Comic writer John Layman is perhaps best known for his seminal book Chew, which focuses on a cop with a special food based ability, and mixes comedy with tight action and adventure. In keeping with this theme, Layman and Jok’s new book from Image Comics, In Hell We Fight, written and lettered by him, with art from Jok, follows a group of 3 condemned souls and their unwanted yet needed demon ally as they work to steal ice cream from one of hell’s delivery trucks.
Following our three lost souls, all who happen to be from different time periods and who died in wildly different ways, issue one does a lot of heavy lifting to build out a compelling world. The opening pages show us how Xander, the first of our trio to die, was eaten by a giant frog after running away from a failed school presentation. This helps to easily set the comedic tone kept throughout, as we are introduced to the playground that is Layman and Jok’s hell and our other two main characters, former Yakuza rising star Midori, and mysteriously cursed Ernie. Shortly joined by an annoying and incompetent demon named Balphie whose dad happens to be the king of a large dominion of hell, the four characters set off on their ice cream heist.
Layman’s talent for character work shines through in this first issue, with a combination of compelling exposition and clever lettering choices, as certain characters speak in different ways, both literally in the words they say and figuratively in the way that Layman chooses to letter each bubble. The cunning yet often angry Midori frequently has her bubbles colored in red to express her anger, while the childish Balphie sometimes uses emojis or simple noises rather than words.
Layman’s sharp writing is intensely elevated by the dynamic art from Jok and colorist Mey. Their highly detailed hell is rendered beautifully, with a distinctly cartoony yet slightly horrific style that perfectly fits the hellscape being built. Jok’s character design is particularly impressive with each character, from background demons to our main players, all having distinct and interesting looks. Jok’s version of hell is unique and pretty, but still manages to hold plenty of horrors and suffering, as hell so often does. The tight storytelling in Layman’s writing is also enhanced through Jok’s clear knack for visuals, with a particularly effective choice to draw zoomed in panels within larger landscapes to highlight important visuals.

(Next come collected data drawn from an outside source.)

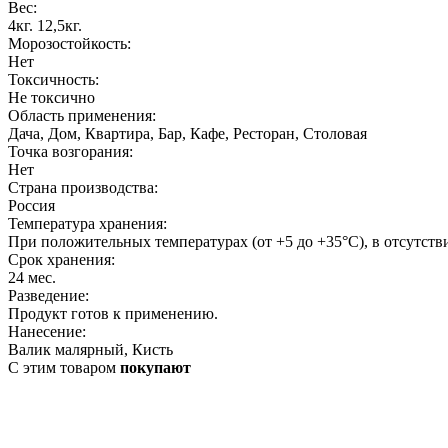
Вес:
4кг. 12,5кг.
Морозостойкость:
Нет
Токсичность:
Не токсично
Область применения:
Дача, Дом, Квартира, Бар, Кафе, Ресторан, Столовая
Точка возгорания:
Нет
Страна производства:
Россия
Температура хранения:
При положительных температурах (от +5 до +35°С), в отсутств
Срок хранения:
24 мес.
Разведение:
Продукт готов к применению.
Нанесение:
Валик малярный, Кисть
С этим товаром
покупают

As the ice cream heist comes to an end, we learn that our intrepid adventurers may be in for more than they bargained for, but you’ll have to read yourself to find out why. I can’t wait to find out where this series goes next, and I know that fans of Chew will be delighted to return to Layman’s trademark tone and wit, while Jok’s unique style will certainly pave a way for artist superstardom. Layman and Jok are building out an exciting world here, one full of heart, horror, adventure, and mysteries making In Hell We Fight a clear book to watch.